Scientific Reports (Jul 2024)

Identifying symptom etiologies using syntactic patterns and large language models

  • Hillel Taub-Tabib,
  • Yosi Shamay,
  • Micah Shlain,
  • Menny Pinhasov,
  • Mark Polak,
  • Aryeh Tiktinsky,
  • Sigal Rahamimov,
  • Dan Bareket,
  • Ben Eyal,
  • Moriya Kassis,
  • Yoav Goldberg,
  • Tal Kaminski Rosenberg,
  • Simon Vulfsons,
  • Maayan Ben Sasson

DOI
https://doi.org/10.1038/s41598-024-65645-6
Journal volume & issue
Vol. 14, no. 1
pp. 1 – 15

Abstract

Read online

Abstract Differential diagnosis is a crucial aspect of medical practice, as it guides clinicians to accurate diagnoses and effective treatment plans. Traditional resources, such as medical books and services like UpToDate, are constrained by manual curation, potentially missing out on novel or less common findings. This paper introduces and analyzes two novel methods to mine etiologies from scientific literature. The first method employs a traditional Natural Language Processing (NLP) approach based on syntactic patterns.

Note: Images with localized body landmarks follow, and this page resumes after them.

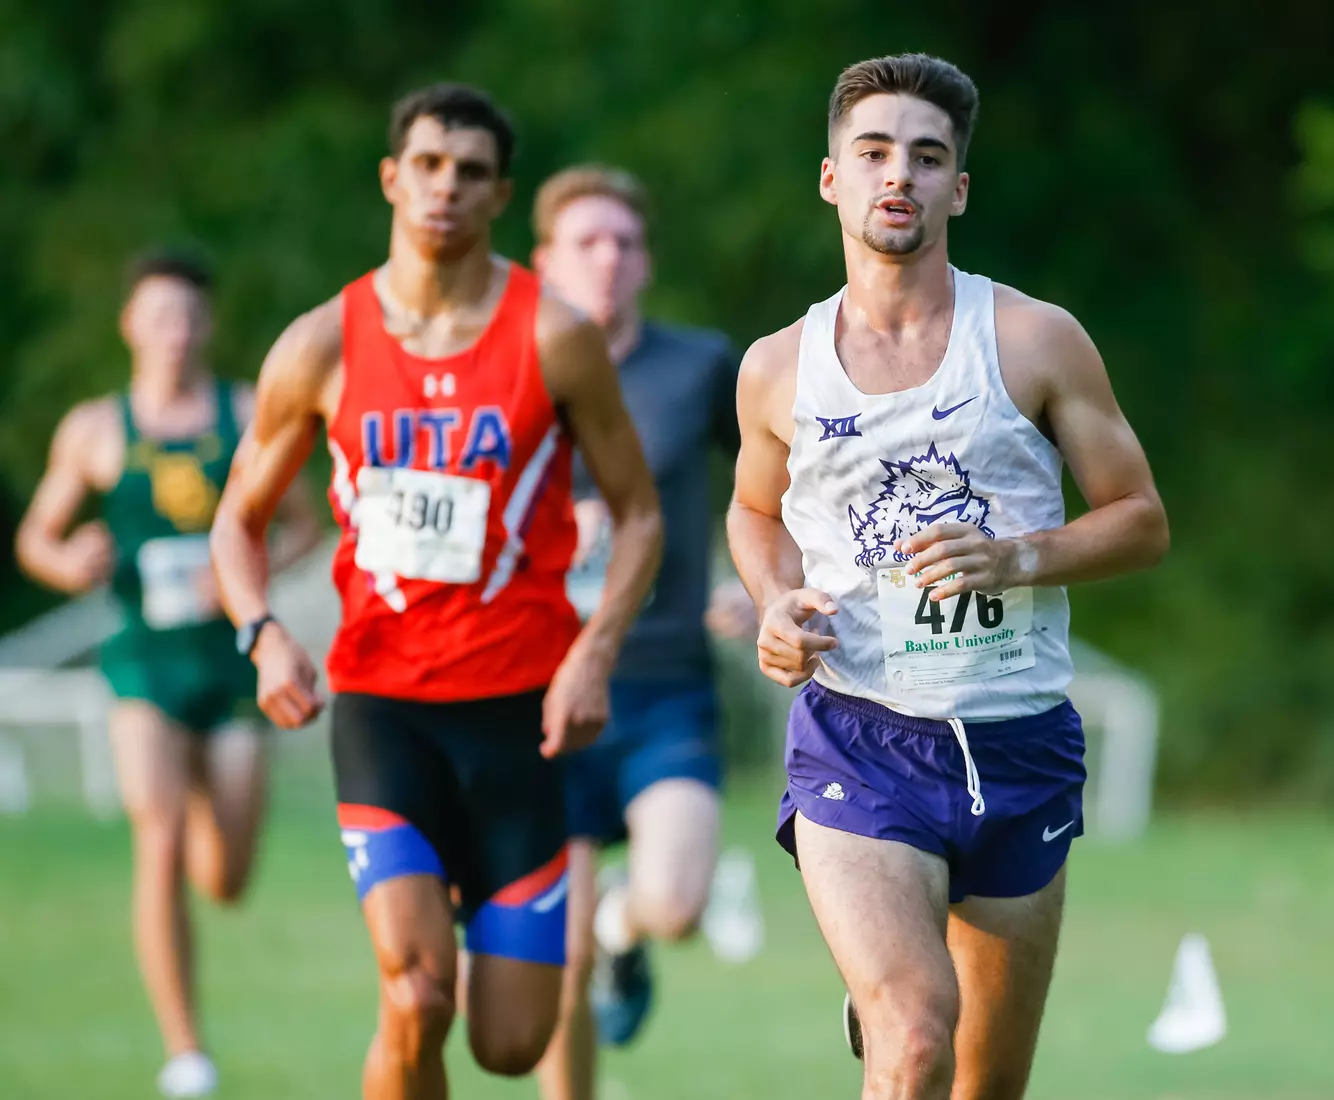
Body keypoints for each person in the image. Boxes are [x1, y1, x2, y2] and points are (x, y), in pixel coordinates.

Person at [726, 54, 1170, 1099]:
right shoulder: (778, 366)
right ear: (831, 177)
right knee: (919, 1036)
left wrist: (1016, 554)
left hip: (1016, 738)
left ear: (956, 189)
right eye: (873, 152)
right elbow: (753, 510)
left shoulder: (1030, 338)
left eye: (926, 158)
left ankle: (893, 982)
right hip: (861, 733)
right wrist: (773, 599)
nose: (899, 176)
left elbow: (1141, 520)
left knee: (982, 1082)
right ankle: (892, 989)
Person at [207, 84, 663, 1100]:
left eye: (467, 172)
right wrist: (262, 632)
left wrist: (593, 651)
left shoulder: (553, 336)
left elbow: (638, 513)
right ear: (391, 177)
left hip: (520, 718)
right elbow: (236, 519)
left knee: (508, 1045)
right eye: (426, 165)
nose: (443, 187)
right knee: (415, 993)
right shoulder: (321, 343)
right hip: (385, 711)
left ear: (500, 193)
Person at [14, 248, 320, 1098]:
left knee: (225, 879)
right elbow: (36, 537)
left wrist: (246, 573)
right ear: (130, 326)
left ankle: (195, 805)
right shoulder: (96, 428)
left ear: (206, 325)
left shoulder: (246, 412)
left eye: (188, 316)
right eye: (158, 316)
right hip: (142, 665)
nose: (175, 332)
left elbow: (301, 522)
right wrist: (67, 558)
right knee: (159, 839)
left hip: (231, 667)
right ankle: (186, 1052)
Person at [525, 165, 755, 1100]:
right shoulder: (510, 370)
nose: (608, 258)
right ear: (544, 263)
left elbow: (795, 482)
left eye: (623, 240)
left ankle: (629, 930)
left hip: (665, 687)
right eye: (587, 241)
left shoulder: (700, 366)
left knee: (673, 905)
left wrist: (759, 579)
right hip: (540, 698)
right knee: (557, 965)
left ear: (647, 259)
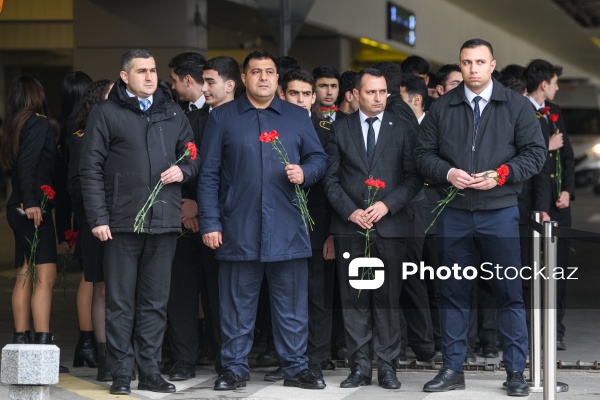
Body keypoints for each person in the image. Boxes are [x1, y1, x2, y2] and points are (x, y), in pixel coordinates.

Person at [415, 38, 546, 396]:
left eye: (479, 62)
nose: (472, 69)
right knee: (452, 292)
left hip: (499, 213)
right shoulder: (442, 107)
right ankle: (453, 369)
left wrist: (499, 175)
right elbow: (422, 154)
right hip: (454, 213)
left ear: (492, 65)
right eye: (466, 62)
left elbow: (536, 154)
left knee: (509, 294)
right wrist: (447, 173)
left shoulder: (516, 106)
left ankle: (516, 372)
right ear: (460, 65)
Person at [198, 50, 328, 391]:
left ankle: (297, 368)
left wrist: (306, 171)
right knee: (236, 307)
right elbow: (209, 174)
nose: (264, 77)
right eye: (256, 72)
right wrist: (210, 222)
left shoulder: (297, 117)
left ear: (277, 79)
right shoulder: (222, 117)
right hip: (238, 227)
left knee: (291, 307)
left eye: (270, 72)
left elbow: (319, 158)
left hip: (287, 227)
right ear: (244, 78)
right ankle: (234, 370)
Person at [79, 48, 198, 396]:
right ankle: (120, 372)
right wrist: (99, 218)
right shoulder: (105, 113)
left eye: (153, 70)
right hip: (120, 223)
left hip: (163, 222)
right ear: (125, 76)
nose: (150, 76)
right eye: (141, 71)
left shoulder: (172, 111)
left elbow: (193, 154)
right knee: (119, 301)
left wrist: (184, 169)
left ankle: (149, 371)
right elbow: (90, 170)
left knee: (154, 302)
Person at [323, 68, 423, 390]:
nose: (378, 98)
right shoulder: (339, 128)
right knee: (354, 299)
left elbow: (413, 179)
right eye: (371, 92)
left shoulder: (403, 129)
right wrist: (351, 212)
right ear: (355, 94)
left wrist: (386, 205)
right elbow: (330, 179)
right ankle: (360, 367)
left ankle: (388, 367)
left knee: (388, 300)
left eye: (383, 92)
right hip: (351, 228)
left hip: (389, 227)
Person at [1, 77, 61, 358]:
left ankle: (22, 340)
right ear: (36, 94)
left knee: (25, 273)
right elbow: (26, 165)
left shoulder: (15, 123)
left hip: (19, 206)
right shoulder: (37, 122)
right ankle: (43, 345)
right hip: (32, 207)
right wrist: (32, 201)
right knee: (45, 276)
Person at [525, 58, 575, 351]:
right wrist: (546, 147)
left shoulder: (554, 112)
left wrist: (567, 190)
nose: (557, 87)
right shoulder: (520, 111)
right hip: (532, 204)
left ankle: (556, 329)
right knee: (530, 270)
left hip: (557, 205)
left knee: (559, 270)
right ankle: (533, 329)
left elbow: (567, 157)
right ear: (544, 84)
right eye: (555, 83)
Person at [67, 79, 114, 381]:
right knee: (99, 287)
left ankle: (123, 351)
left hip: (121, 224)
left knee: (123, 291)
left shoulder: (120, 131)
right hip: (96, 224)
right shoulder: (82, 137)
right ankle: (103, 354)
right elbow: (75, 185)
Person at [55, 71, 95, 371]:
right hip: (88, 209)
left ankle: (87, 342)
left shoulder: (67, 129)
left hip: (78, 211)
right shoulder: (81, 132)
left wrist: (64, 228)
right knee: (92, 277)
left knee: (91, 277)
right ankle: (87, 342)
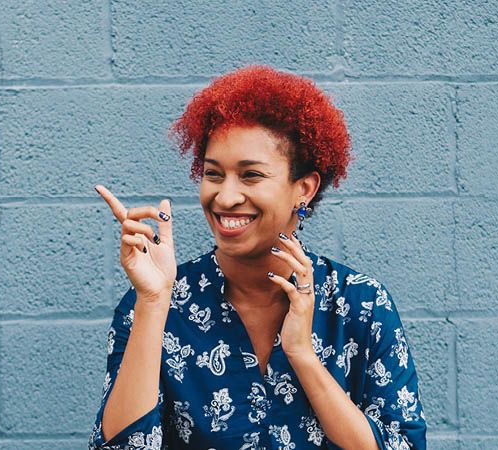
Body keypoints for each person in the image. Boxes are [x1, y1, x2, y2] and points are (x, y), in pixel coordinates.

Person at [88, 65, 427, 450]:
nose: (226, 197)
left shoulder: (360, 305)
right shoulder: (154, 305)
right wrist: (152, 302)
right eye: (214, 175)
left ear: (304, 188)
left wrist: (303, 355)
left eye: (250, 176)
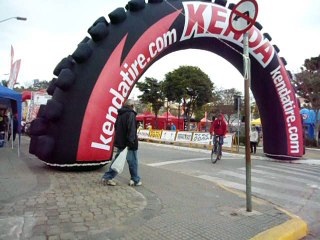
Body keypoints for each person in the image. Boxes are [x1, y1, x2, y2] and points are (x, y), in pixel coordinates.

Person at [101, 102, 142, 186]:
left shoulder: (120, 114)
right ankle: (135, 179)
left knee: (117, 160)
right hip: (129, 143)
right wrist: (131, 141)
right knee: (132, 161)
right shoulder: (131, 114)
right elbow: (131, 129)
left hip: (121, 142)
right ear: (132, 106)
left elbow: (116, 127)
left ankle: (107, 177)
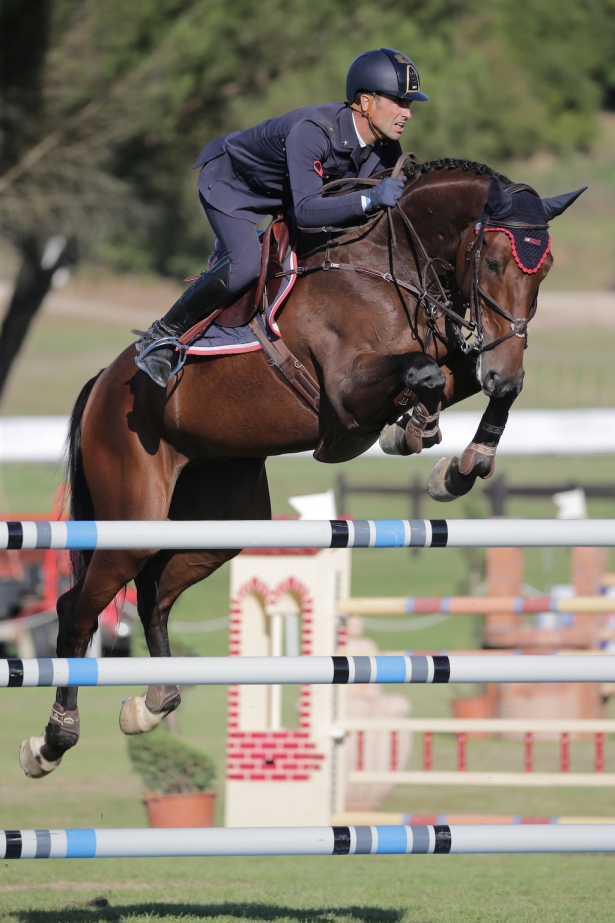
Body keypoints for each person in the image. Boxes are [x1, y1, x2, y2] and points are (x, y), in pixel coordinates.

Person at [135, 47, 429, 386]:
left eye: (409, 105)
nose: (407, 113)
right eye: (398, 102)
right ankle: (160, 336)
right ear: (365, 102)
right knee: (244, 266)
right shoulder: (314, 130)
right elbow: (306, 212)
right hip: (230, 185)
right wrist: (369, 198)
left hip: (282, 196)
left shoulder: (385, 145)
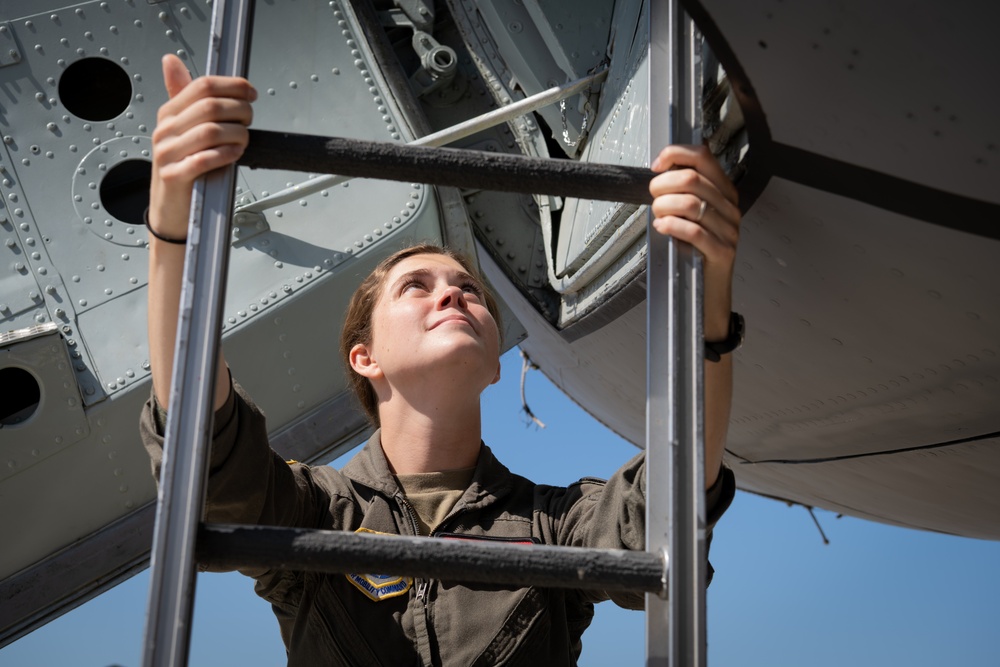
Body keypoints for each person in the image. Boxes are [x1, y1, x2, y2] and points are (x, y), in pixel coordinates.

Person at [141, 54, 741, 666]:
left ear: (494, 365)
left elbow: (669, 503)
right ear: (365, 357)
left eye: (470, 291)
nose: (454, 292)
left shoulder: (554, 526)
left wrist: (710, 289)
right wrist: (172, 226)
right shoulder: (316, 512)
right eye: (416, 287)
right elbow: (208, 450)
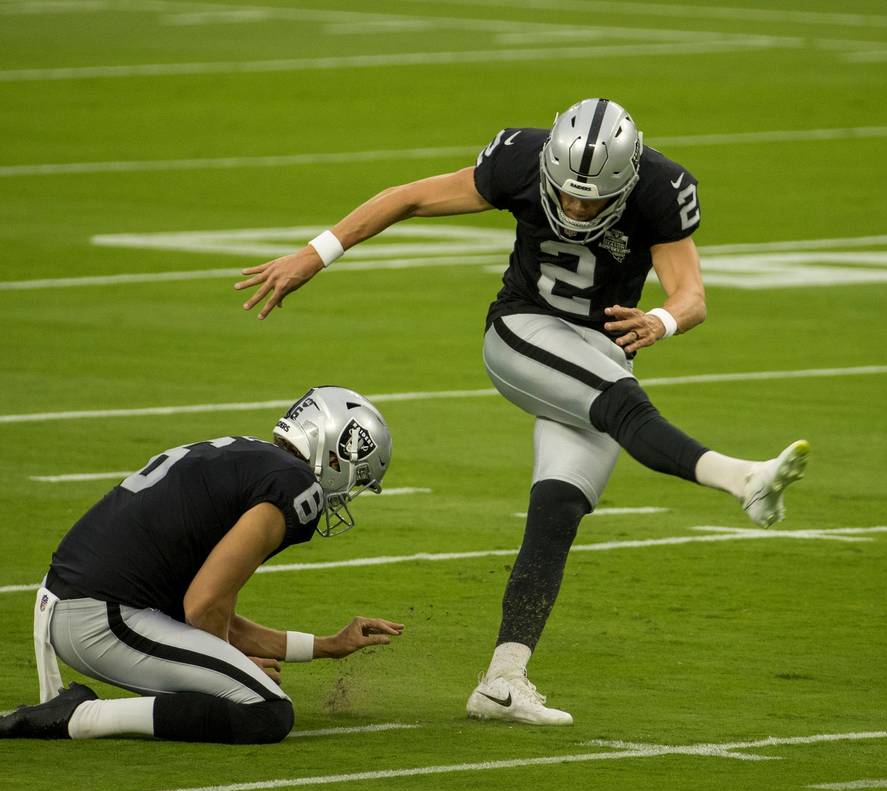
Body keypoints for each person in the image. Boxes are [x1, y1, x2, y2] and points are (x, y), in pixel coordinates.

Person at [233, 98, 809, 726]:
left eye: (592, 200)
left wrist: (662, 320)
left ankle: (503, 680)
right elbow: (408, 198)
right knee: (624, 406)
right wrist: (313, 255)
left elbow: (692, 296)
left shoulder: (660, 189)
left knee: (557, 514)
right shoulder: (520, 159)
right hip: (523, 333)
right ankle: (744, 479)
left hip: (597, 352)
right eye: (565, 194)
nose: (575, 208)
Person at [0, 386, 403, 744]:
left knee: (234, 686)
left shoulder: (249, 456)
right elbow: (203, 606)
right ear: (337, 456)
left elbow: (213, 607)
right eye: (356, 480)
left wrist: (326, 647)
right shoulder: (295, 486)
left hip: (80, 606)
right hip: (101, 618)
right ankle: (79, 716)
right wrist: (232, 660)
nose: (346, 495)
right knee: (266, 710)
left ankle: (77, 712)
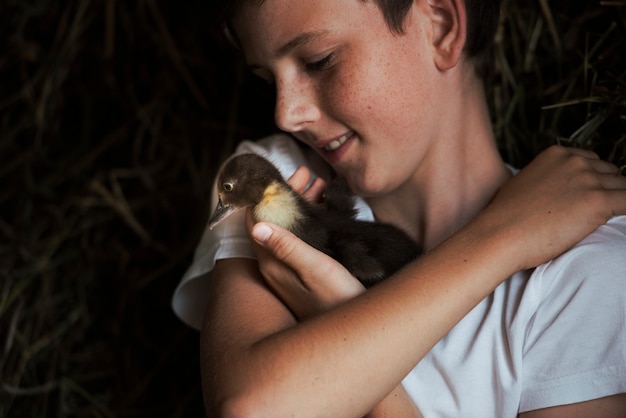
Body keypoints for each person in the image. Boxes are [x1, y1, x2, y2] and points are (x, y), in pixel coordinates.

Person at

By using a novel application of human-guided pattern bootstrapping patterns are derived quickly, and symptom etiologies are extracted with significant coverage. The second method utilizes generative models, specifically GPT-4, coupled with a fact verification pipeline, marking a pioneering application of generative techniques in etiology extraction. Analyzing this second method shows that while it is highly precise, it offers lesser coverage compared to the syntactic approach. Importantly, combining both methodologies yields synergistic outcomes, enhancing the depth and reliability of etiology mining.